[Work to complete] Find each line in the records below that contains the word "system", and copy it out.

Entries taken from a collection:
_ _ _ _ _ _ _

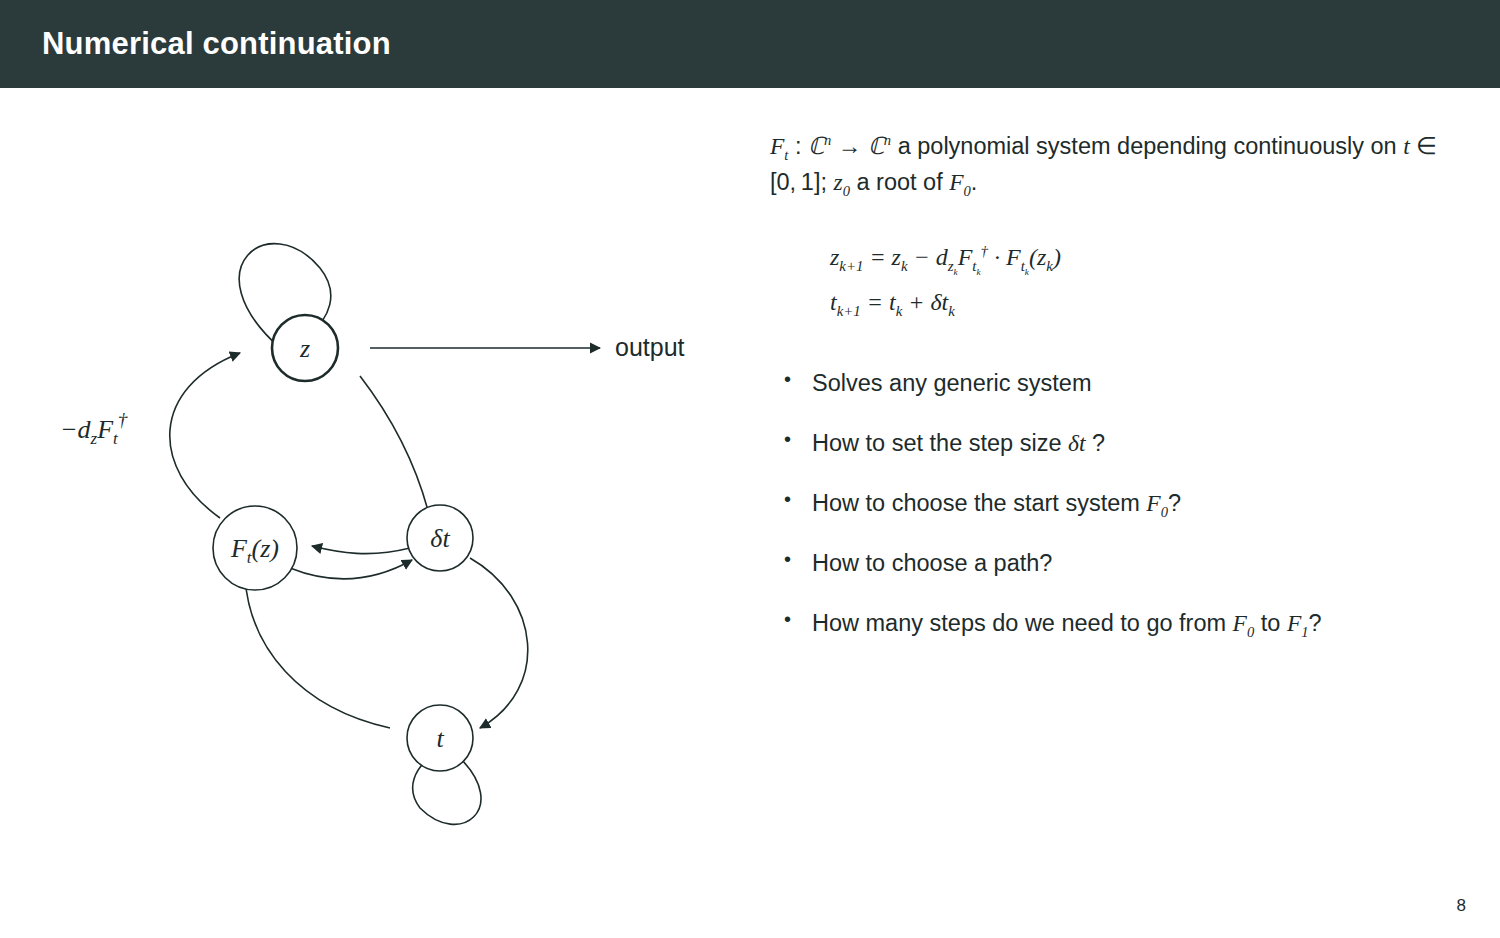Numerical continuation
F_t(z) -> z (left big curve, labelled -d_z F_t^dagger) z Ft(z) δt t output −dzFt†
Ft : ℂn → ℂn a polynomial system depending continuously on t ∈ [0, 1]; z0 a root of F0.
zk+1 = zk − dzkFtk† · Ftk(zk)
tk+1 = tk + δtk
Solves any generic system
How to set the step size δt ?
How to choose the start system F0?
How to choose a path?
How many steps do we need to go from F0 to F1?
8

_ _ _ _ _ _ _

[Exercise solution]
Ft : ℂn → ℂn a polynomial system depending continuously on t ∈ [0, 1]; z0 a root of F0.
Solves any generic system
How to choose the start system F0?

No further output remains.